Exercise objective: Retype exactly the lines below, beginning with the first and ending with the line where "δήποτε άλλα χαρακτηριστικά του)." appears.

::: Data under study :::

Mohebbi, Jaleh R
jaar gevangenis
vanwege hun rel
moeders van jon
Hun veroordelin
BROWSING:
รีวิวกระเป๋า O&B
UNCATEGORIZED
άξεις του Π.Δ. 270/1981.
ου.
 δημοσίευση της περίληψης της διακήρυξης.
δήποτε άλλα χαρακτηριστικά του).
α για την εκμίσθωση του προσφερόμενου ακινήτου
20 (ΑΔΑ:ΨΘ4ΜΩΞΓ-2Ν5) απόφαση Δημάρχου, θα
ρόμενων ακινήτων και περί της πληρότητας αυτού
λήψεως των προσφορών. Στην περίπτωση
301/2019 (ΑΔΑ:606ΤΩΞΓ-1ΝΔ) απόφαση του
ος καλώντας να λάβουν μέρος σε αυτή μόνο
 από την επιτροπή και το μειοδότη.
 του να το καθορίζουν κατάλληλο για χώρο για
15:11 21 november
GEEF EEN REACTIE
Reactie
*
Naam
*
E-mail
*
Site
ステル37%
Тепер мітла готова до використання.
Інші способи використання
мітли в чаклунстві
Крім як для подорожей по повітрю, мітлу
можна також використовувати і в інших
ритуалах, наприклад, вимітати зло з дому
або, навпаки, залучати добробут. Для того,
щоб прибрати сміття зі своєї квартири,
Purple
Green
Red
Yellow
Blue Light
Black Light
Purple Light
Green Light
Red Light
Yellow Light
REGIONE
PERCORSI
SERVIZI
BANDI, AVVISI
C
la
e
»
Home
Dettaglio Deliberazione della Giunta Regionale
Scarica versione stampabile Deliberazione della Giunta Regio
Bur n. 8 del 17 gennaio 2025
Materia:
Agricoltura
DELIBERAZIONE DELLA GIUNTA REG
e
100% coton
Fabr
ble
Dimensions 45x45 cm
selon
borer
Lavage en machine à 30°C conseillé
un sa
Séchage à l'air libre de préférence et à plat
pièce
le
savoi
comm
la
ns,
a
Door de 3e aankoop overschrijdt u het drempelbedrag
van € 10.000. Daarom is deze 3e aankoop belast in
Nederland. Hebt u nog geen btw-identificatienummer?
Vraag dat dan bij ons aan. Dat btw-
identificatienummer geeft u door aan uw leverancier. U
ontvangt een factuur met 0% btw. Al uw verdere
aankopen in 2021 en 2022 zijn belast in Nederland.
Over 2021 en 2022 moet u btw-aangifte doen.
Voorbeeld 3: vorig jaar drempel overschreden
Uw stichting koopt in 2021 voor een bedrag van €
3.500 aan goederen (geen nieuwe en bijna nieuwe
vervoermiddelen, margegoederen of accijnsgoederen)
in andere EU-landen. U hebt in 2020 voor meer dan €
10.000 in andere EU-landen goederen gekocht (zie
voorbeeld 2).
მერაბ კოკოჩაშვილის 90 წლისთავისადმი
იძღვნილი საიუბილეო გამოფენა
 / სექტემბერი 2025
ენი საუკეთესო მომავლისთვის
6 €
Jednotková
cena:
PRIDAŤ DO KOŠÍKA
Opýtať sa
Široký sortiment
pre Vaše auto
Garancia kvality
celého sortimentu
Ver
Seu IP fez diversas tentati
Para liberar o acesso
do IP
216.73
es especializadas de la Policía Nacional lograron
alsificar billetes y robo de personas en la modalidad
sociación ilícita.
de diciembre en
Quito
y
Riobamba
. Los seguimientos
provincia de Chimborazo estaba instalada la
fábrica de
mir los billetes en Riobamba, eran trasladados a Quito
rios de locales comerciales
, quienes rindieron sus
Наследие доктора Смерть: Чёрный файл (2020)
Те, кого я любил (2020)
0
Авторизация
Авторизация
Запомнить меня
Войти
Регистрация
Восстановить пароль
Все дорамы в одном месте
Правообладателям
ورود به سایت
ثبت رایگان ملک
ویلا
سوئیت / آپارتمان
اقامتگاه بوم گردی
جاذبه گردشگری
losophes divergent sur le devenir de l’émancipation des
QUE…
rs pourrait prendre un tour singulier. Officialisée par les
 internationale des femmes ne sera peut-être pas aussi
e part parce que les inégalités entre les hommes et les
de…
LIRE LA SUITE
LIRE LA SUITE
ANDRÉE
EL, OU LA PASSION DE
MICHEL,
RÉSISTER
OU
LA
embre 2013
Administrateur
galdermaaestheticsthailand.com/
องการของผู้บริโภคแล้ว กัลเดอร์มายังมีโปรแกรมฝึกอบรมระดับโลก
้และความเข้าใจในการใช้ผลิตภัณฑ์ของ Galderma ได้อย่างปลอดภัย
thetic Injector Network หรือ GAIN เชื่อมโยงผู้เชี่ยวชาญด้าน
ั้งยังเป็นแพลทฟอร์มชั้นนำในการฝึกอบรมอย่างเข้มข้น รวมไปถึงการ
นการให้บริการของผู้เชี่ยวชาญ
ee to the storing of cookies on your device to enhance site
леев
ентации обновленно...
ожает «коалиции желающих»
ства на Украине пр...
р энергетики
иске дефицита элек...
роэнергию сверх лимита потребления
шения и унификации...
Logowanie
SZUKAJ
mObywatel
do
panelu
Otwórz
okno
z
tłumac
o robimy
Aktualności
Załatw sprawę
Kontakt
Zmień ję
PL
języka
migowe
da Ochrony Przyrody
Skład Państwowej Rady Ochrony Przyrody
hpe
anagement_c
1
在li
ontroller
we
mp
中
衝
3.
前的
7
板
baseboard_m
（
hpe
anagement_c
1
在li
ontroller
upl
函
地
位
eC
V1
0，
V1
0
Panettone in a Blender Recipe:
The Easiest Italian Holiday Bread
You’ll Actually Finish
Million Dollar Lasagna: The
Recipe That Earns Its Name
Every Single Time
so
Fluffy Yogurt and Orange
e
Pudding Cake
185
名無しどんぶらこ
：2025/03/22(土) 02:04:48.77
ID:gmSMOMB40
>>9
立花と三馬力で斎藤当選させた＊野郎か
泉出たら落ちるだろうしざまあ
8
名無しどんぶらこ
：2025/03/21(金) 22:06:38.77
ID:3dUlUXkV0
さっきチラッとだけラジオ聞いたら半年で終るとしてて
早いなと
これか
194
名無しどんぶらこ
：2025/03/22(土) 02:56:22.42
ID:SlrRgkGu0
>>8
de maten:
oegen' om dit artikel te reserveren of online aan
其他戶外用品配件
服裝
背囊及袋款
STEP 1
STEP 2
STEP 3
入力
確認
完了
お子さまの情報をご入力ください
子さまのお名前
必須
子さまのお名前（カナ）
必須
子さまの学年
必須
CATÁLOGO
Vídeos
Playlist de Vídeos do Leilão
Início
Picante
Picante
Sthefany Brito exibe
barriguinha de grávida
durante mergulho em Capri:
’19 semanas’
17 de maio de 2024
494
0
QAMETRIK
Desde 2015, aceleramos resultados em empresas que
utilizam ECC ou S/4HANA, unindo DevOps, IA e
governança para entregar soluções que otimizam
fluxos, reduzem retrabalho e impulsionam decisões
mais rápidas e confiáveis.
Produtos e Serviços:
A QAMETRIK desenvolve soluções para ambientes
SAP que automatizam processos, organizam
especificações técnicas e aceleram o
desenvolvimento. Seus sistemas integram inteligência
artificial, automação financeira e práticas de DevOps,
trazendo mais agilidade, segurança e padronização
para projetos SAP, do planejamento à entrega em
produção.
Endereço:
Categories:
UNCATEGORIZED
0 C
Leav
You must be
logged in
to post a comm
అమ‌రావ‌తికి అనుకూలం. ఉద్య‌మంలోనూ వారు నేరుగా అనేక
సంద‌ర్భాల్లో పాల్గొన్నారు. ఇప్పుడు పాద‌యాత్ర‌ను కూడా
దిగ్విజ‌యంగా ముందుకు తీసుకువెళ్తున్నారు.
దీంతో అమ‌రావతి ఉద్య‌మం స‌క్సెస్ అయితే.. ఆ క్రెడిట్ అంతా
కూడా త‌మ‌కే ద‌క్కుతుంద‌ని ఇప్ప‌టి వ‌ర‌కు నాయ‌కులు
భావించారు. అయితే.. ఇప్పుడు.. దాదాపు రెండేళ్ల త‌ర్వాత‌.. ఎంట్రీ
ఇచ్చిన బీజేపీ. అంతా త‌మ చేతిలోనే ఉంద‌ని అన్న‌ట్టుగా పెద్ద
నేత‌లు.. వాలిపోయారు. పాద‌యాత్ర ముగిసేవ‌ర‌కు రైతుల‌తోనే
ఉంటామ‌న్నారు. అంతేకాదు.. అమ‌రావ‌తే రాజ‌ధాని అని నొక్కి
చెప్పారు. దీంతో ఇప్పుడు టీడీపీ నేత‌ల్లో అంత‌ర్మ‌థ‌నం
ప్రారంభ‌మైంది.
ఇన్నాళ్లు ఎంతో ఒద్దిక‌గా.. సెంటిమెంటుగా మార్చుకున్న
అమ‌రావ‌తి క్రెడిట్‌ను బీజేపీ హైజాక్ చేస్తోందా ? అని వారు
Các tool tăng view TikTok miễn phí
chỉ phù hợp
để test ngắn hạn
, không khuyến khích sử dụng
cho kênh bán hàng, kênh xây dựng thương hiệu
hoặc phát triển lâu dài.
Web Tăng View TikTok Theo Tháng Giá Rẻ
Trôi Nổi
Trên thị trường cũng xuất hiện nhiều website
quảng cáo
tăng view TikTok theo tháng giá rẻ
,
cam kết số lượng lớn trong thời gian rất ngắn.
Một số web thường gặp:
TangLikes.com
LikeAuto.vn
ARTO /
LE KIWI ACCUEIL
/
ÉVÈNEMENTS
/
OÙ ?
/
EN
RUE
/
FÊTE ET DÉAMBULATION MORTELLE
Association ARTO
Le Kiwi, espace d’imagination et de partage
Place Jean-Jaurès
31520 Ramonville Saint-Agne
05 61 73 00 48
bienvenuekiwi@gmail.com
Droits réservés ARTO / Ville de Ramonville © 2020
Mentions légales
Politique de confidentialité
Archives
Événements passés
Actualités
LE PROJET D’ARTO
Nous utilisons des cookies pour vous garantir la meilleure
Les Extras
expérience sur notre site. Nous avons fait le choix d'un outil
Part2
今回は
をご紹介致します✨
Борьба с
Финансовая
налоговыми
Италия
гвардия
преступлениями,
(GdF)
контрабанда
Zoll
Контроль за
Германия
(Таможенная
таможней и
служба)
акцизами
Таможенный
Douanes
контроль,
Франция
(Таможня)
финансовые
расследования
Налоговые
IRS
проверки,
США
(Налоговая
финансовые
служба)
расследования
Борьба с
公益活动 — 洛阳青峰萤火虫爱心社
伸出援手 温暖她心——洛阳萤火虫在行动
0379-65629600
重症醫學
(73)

:::

Answer to this task:
Mohebbi, Jaleh R
jaar gevangenis
vanwege hun rel
moeders van jon
Hun veroordelin
BROWSING:
รีวิวกระเป๋า O&B
UNCATEGORIZED
άξεις του Π.Δ. 270/1981.
ου.
 δημοσίευση της περίληψης της διακήρυξης.
δήποτε άλλα χαρακτηριστικά του).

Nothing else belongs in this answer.